DAIRYdb validation and statistical analyses

Single HVR and pairs of HVR were extracted in silico from the 10’290 16S sequences of the DAIRYdb using primers listed in Table 1 with the pcr.seqs function from mothur with 0 missmatches. All present single and pairs of HVRs in the 16S sequences were extracted with V-Xtractor, which is based on a HMM algorithm for the HVR detection and where extraction occurs based on the presence of the HVR with no primer biases.

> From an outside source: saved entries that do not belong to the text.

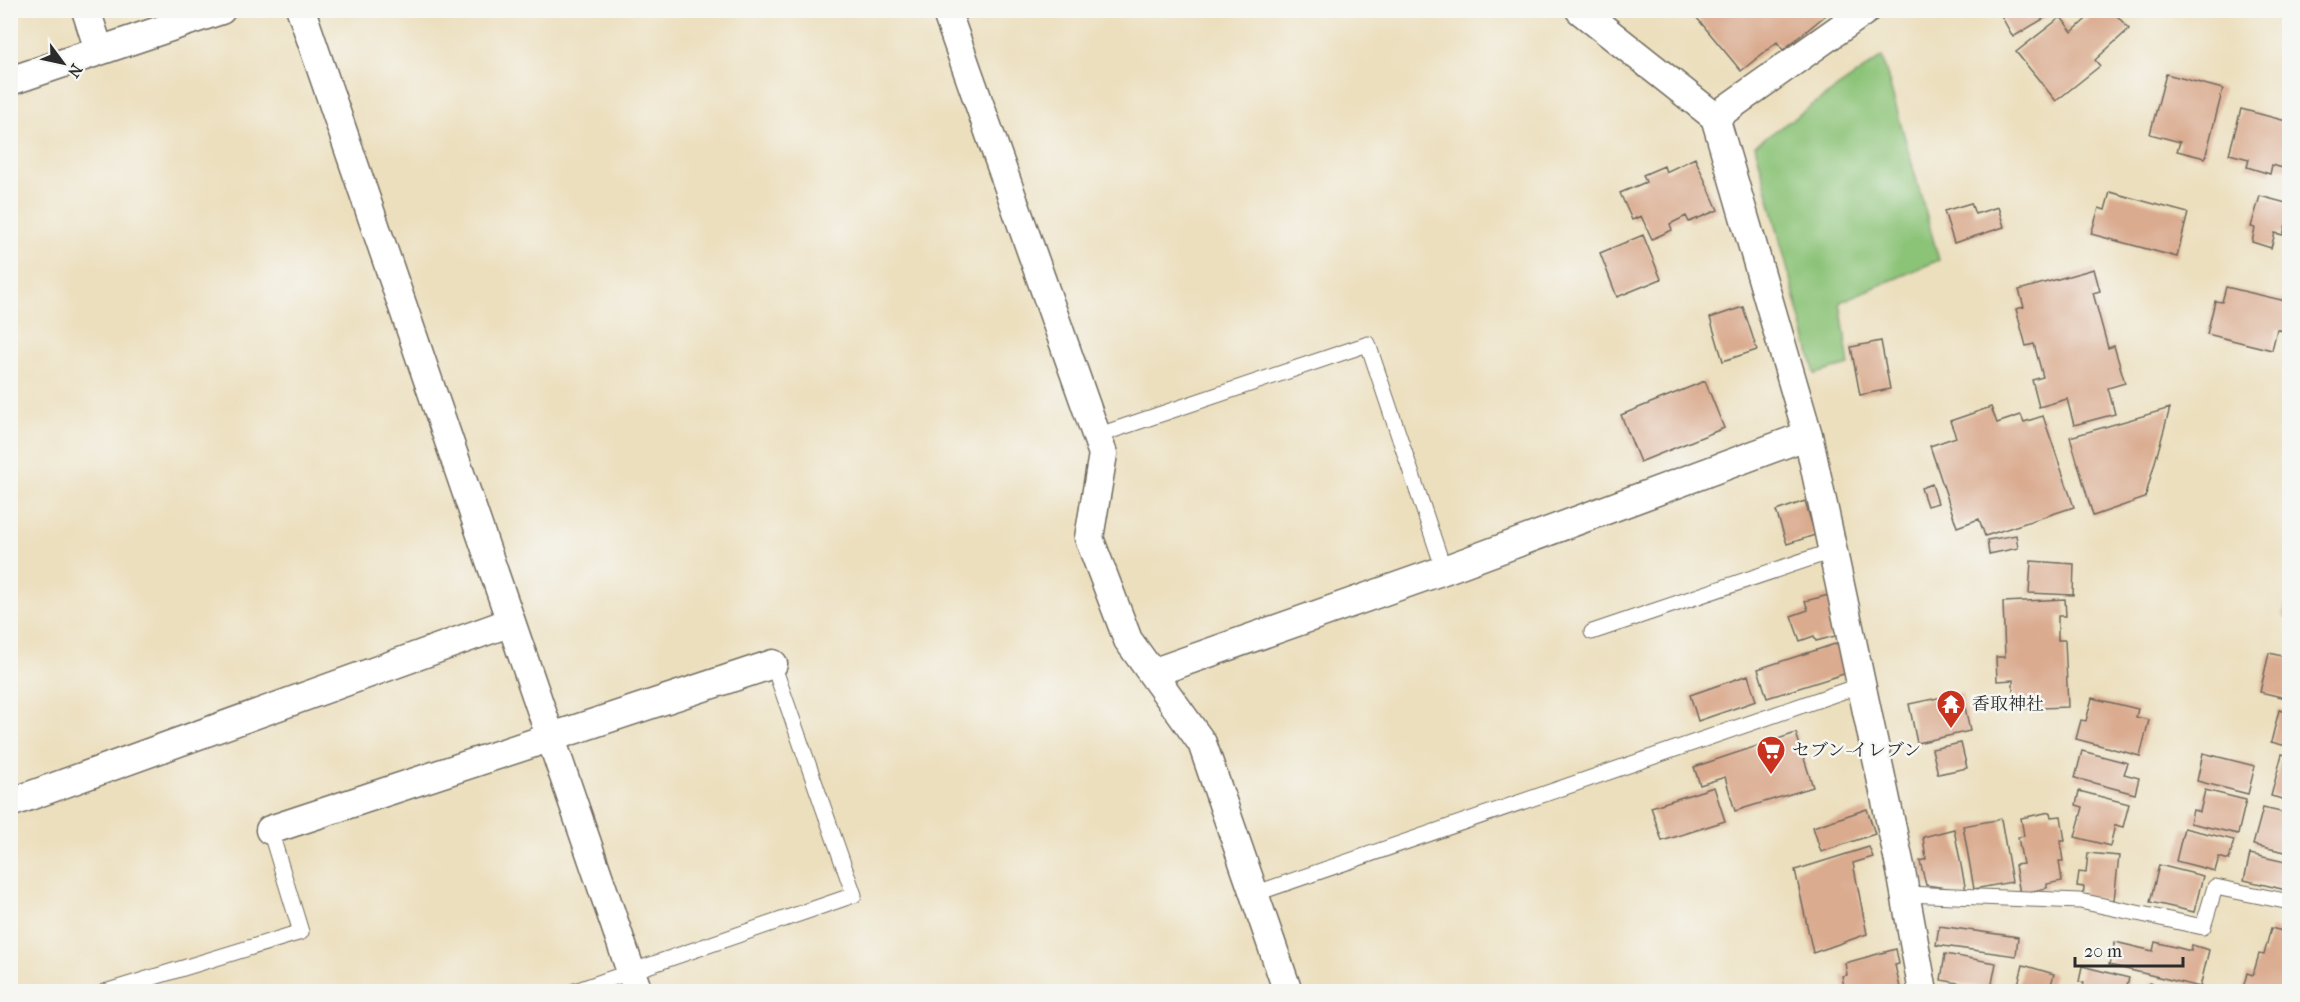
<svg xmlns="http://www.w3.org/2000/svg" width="2300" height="1002" font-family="'IM FELL French Canon','Noto Serif JP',serif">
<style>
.green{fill:#8bc377;stroke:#5b7751;stroke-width:1.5}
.building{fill:#daab8f}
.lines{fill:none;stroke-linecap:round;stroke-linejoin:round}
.lane-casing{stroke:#6f6a5e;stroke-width:17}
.street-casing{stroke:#6f6a5e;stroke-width:31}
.lane{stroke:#fff;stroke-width:15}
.street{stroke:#fff;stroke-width:28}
.labels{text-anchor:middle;stroke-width:5;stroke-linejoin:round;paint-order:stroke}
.poi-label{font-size:18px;fill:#2b2b2b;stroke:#f6f6f2;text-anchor:start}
</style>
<rect width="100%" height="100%" fill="#f6f6f2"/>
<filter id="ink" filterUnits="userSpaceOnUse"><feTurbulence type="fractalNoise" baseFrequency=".0167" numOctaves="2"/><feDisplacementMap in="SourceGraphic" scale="12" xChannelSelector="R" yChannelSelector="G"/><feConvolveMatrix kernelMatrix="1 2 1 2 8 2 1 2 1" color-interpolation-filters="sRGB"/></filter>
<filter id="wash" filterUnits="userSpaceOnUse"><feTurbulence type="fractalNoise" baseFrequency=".008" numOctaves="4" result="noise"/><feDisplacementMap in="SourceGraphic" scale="24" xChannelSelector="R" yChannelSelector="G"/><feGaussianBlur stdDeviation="1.35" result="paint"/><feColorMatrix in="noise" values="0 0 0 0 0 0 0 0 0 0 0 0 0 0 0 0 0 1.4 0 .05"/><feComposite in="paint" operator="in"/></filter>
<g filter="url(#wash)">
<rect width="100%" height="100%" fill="#ecdfbe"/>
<path class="green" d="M1882 57 1939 260 1840 302 1849 365 1815 374 1755 145Z"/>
<g id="blocks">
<path class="building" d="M1681 10H1832L1783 50 1777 42 1741 71 1692 12 1686 16Z
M1998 10H2058L2013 37Z
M2096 10H2112L2129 29 2095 60 2100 66 2056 101 2016 52 2061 17 2072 32Z
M2166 74 2223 89 2205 158 2177 151 2180 142 2150 134Z
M2241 109 2290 122V170L2272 165 2270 174 2247 167 2249 159 2229 154Z
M1695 158 1718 210 1689 222 1686 216 1670 224 1672 230 1652 239 1641 216 1632 220 1620 193 1646 182 1643 175 1664 166 1666 172Z
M2110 192 2188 213 2177 257 2091 234 2099 208 2105 210Z
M2260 196 2290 204V211L2283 235 2275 233 2271 248 2252 242 2255 228 2251 227Z
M1971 203 1975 214 1998 207 2004 227 1954 243 1944 211Z
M1643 235 1661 279 1617 297 1600 253Z
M2094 269 2100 291 2093 293 2108 348 2114 346 2125 383 2108 388 2115 414 2074 425 2067 399 2039 407 2032 380 2043 377 2034 344 2026 346 2016 309 2024 307 2019 290Z
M2226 287 2290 302V313L2285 332 2277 329 2272 350 2207 334 2215 301 2222 302Z
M1743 307 1757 350 1723 361 1710 318Z
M1881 341 1890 389 1860 395 1851 347Z
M1705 381 1724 428 1640 462 1621 415Z
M1991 407 1997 423 2021 415 2024 422 2043 416 2074 507 1985 536 1979 519 1957 527 1930 446 1956 437 1950 421Z
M2170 408 2145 498 2093 516 2070 437Z
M1932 484 1938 503 1927 506 1921 488Z
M1805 501 1815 535 1787 544 1776 511Z
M2016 535 2018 548 1989 554 1987 540Z
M2031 561 2074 564 2073 595 2029 593Z
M2289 591H2290V618L2282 616Z
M1829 595 1839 635 1816 641 1814 636 1800 641 1791 616 1808 610 1805 601Z
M2065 599 2066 616H2058V640H2065L2068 707 2013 709V680L1997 681 1996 657H2005L2003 602Z
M1838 643 1847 673 1767 698 1758 669Z
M2269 653 2290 658V699L2260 692Z
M1748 675 1756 701 1698 721 1690 695Z
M1962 693 1970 731 1917 743 1909 704Z
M2092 698 2138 709 2136 717 2149 720 2140 756 2076 739 2081 720 2086 721Z
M2279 710 2290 713V747L2271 742Z
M1796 733 1813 787 1735 811 1725 777 1700 785 1694 767Z
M1961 743 1967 768 1938 774 1932 749Z
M2082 751 2128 763 2124 774 2139 778 2135 794 2075 778Z
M2203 753 2255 766 2248 794 2197 781Z
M2282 754 2290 756V801L2271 796Z
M1714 787 1725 821 1662 841 1651 807Z
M2205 790 2246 800 2238 834 2190 823 2193 810 2200 812Z
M2079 791 2129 804 2123 827 2115 825 2110 846 2075 837 2083 807 2076 805Z
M2263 808 2290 814V853L2253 845Z
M1867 809 1875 834 1821 852 1813 827Z
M2050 812 2051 817 2061 816 2065 841H2060L2063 861H2059L2062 881 2047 884V888L2020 894 2015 865 2023 864 2018 837 2024 836 2021 818Z
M2001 819 2012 882 1974 889 1963 826Z
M2184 828 2234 840 2229 860 2219 857 2215 871 2176 861Z
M1954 829 1966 891 1926 885 1920 861 1926 859 1923 837Z
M1869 847 1873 857 1853 863 1867 934 1813 953 1795 870Z
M2088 853 2119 856 2114 900 2083 897 2084 887 2077 886 2079 872 2086 873Z
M2250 854 2290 863V891L2244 880Z
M2159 865 2203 876 2194 912 2150 902Z
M1939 926 2018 937 2016 956 1936 945Z
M2271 928 2290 933V992H2242L2247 973 2253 975 2259 954 2264 955Z
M2115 942 2153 951 2155 942 2191 951 2192 945 2209 950 2200 987 2109 965Z
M1896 949 1899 964 1895 965 1901 992H1845L1842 976 1847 975 1845 963Z
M1945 954 1996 963 1991 989 1941 980Z
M2023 965 2054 974 2049 992H2016Z
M2082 966 2129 978 2125 992H2082L2084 983 2079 982Z
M2150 983 2179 991V992H2148Z"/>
</g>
</g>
<g filter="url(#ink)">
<use href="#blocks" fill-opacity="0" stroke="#6f6a5e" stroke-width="1.5"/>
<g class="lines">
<g class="lane-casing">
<path id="lane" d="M1096 436 1368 344 1444 570
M1592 632 1832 551
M1254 894 1861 685
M1905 894 2080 901 2203 927 2215 887 2290 902
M105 992 301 932 270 830
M572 992 854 895 773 664"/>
</g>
<g class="street-casing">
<path id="street" d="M86 10 99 50
M301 10 638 992
M946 10 1103 454 1089 538 1128 640 1202 743 1288 992
M1580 10 1715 117 1808 435 1901 871 1923 992
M10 81 221 10
M1715 117 1866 10
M1152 673 1444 570 1808 435
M10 803 511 622
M270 830 773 664"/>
</g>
<use href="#lane" class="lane"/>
<use href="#street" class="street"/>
</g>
</g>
<defs>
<g id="temple-pin" transform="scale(1.5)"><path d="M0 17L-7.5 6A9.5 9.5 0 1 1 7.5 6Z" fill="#c8321e" stroke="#f6f6f2"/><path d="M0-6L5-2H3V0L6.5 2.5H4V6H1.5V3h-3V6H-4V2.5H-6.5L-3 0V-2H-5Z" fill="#fff"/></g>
<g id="supermarket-pin" transform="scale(1.5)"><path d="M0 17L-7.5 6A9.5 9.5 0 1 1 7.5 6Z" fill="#c8321e" stroke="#f6f6f2"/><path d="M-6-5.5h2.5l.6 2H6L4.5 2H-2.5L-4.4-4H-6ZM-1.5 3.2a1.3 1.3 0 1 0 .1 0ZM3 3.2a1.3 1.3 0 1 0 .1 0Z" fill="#fff"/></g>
</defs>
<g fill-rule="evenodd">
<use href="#temple-pin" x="1951" y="704"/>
<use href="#supermarket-pin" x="1771" y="750"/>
</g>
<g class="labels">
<g class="poi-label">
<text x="1972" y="710">香取神社</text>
<text x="1792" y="756">セブン-イレブン</text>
</g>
</g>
<rect width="2300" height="1002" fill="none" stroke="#f6f6f2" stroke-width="36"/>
<g transform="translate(63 63) rotate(123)" stroke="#f6f6f2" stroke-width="4.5" paint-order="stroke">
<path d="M0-4.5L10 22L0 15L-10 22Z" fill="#2b2b2b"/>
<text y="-9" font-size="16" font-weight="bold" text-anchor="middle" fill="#2b2b2b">N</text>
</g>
<path d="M2075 957v9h108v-9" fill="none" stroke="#2b2b2b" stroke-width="3"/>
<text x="2084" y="957" font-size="18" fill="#2b2b2b" stroke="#f6f6f2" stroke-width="4.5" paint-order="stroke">20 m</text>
</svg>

Taxonomy annotation accuracy was assessed with 1000 subsamples of each 100 randomly selected sequences from within the DAIRYdb. Annotation accuracy is defined as the fraction of sequences that are correctly predicted and classified at each rank [52]. The sequences were taxonomically assigned at all taxonomic ranks by means of three classification tools (Blast+, Metaxa2 and, SINTAX). Annotation accuracy was assessed using 4 universal databases: Greengenesv13.5 (1’262’986 sequences) [45], SILVAv128SSURefNr99 (645’151 sequences) [40], LTPv123SSU (11’939 sequences) [42], RDPtrainingsetv16 (13’212 sequences) [43] and the DAIRYdb (10’290 sequences). Correct annotation at all taxonomic ranks was assessed comparing the resulting assignment with the reference DAIRYdb. Pairwise comparisons using Wilcoxon rank sum test were used to highlight significant differences between database assignment accuracy. The p-values obtained were adjusted using Bonferroni correction. For more details on the statistical evaluation process see Additional file 4.

Visualizations

Krona

A Krona chart was generated using KronaTools [99]. The total sum of each unique taxonomy of the DAIRYdb was assessed and used as input in the ktImportText command.

Venn diagram

A Venn diagram to determine the potential origin of each sequence composing the DAIRYdb was generated with the web app Jvenn [100]. The global alignment -usearch_global module of vsearch to per a global alignment between the 10’290 sequences of the DAIRYdb and each raw database corresponding to keywords: dairy, cheese, starter, whey, milk. These raw databases were previously dereplicated. We used the parameter -strand both -id 0.9 -maxaccepts 100 -maxrejects 100. For each keywords, the matching sequence identifiers were used as input in Jvenn to generate the Venn diagram.